Could the same financial disruption impacting insurance demand also result in increased need for flexibility on terms and pricing? If so, this shift could introduce a new set of complications for carriers, including increased demand for adaptive product designs and online purchasing options.
When asked to identify the most important factors in prompting insurance product purchases, around 70% of respondents indicated that flexible and innovative features play the biggest role in their decision-making process. Consumers are looking for solutions that provide the specific type of protection they truly need, which increases the perceived value. Flexibility to choose benefits, to change coverage when getting older, and to adjust premium payments all factor into this demand for personalization.
Will Selling at a Distance Work for the Insurance Industry after COVID-19?
Major disruptions such as the pandemic have important consequences for life insurance distribution and product design. As more consumers work from home globally, they also play, learn, and shop more online. RGA research in Hong Kong supports this finding: 60% of consumers were willing to consider buying insurance online amid COVID-19, up markedly from 41% the prior year, and evidence is mounting that online browsing volumes and online sales surged after the outbreak.

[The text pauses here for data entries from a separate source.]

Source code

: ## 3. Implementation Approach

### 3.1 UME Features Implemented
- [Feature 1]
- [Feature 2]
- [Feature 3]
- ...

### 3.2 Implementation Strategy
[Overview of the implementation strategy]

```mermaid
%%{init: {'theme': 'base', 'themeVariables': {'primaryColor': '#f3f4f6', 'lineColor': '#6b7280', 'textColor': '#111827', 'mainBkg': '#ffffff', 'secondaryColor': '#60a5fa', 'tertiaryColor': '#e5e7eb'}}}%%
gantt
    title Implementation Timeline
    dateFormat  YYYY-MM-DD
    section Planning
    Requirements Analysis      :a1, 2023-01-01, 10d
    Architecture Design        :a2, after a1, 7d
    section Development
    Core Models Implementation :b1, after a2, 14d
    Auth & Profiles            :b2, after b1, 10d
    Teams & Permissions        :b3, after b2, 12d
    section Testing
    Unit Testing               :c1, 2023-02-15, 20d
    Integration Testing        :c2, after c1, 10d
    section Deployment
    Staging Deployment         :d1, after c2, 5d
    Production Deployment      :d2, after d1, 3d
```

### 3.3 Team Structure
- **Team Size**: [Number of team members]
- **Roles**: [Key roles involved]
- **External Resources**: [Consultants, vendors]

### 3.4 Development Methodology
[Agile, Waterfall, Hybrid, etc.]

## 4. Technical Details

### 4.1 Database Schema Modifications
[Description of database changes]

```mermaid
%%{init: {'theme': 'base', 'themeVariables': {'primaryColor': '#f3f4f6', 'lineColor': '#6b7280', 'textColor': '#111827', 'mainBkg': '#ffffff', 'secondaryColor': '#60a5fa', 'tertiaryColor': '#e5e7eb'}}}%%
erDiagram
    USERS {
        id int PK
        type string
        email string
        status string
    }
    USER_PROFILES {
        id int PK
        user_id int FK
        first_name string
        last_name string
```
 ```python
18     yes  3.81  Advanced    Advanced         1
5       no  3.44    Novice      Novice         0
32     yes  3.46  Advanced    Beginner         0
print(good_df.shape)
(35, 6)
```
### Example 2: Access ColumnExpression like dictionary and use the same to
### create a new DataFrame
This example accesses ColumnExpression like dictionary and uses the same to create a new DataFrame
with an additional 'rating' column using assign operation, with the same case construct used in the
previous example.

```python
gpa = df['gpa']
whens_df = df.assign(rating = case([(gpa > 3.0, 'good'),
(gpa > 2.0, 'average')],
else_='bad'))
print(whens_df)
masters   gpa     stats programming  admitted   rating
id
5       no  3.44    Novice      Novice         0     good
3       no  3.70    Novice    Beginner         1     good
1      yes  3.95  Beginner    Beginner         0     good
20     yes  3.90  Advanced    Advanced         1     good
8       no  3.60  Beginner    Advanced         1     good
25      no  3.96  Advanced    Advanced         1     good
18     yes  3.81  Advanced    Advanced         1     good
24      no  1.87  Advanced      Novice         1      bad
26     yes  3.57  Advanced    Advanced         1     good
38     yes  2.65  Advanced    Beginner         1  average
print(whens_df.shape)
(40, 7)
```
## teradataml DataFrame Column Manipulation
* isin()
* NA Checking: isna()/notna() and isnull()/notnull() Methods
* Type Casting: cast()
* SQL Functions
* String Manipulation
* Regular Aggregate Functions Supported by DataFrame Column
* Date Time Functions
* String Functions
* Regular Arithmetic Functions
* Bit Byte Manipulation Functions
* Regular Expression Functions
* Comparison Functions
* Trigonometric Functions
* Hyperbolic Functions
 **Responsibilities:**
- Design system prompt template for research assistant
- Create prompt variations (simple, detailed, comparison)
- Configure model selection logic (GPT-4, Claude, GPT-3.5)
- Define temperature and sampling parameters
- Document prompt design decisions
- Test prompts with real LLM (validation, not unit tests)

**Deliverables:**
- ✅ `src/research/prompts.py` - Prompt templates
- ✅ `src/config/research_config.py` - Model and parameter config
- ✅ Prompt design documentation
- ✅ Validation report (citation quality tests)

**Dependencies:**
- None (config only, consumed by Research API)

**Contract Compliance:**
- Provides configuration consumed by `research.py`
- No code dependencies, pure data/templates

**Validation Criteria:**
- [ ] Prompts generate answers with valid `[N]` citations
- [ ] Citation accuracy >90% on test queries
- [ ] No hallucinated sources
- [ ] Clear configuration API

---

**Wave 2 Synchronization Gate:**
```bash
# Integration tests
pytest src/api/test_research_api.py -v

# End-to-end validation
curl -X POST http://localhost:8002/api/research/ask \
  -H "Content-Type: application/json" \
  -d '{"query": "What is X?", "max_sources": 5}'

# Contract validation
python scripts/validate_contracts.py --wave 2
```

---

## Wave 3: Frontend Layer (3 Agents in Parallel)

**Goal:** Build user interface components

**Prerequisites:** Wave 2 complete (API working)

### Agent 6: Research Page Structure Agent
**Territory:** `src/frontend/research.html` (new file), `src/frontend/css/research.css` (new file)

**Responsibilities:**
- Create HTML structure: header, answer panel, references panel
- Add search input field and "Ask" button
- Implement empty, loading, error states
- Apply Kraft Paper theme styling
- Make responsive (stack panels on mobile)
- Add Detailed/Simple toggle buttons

And yet, while pandemic-driven pressures and social distancing measures could accelerate demand for online purchasing, the race to digitize may be leaving life insurers at a disadvantage compared to other insurance products. Direct channels, including online, contributed only 3% of total new sales of long-term business since the start of the pandemic.
It is clearly a challenge to close the life insurance sale online. A well-established belief is that life insurance is sold, not bought. When customers buy insurance through face-to-face interaction, agents or brokers elicit customers’ emotions and insurance needs, make product recommendations, and help customers complete application forms by reading the questions and answering customers’ inquiries. However, in an online setting, customers go through the entire decision-making journey and buy insurance on their own. How can life carriers overcome this engagement gap? Insights from behavioral science can help by improving customer journeys online. The product information on the website must be intuitive to customers, and underwriting questions must be self-explanatory. Best practices include bulleted points and avoiding crowded, tiny text or any unnecessary explanations. We see that simple, user-friendly process enhancements increase consumer propensity to make a purchase.
In many ways, opinions from Hong Kong consumers offer a valuable view of a changing global reality. Personal attitudes and priorities, at home and at work, have altered amid social isolation and a slowing economy, and these trends seem likely to continue to present new opportunities and a renewed responsibility to prove the essential and enduring value of life insurance.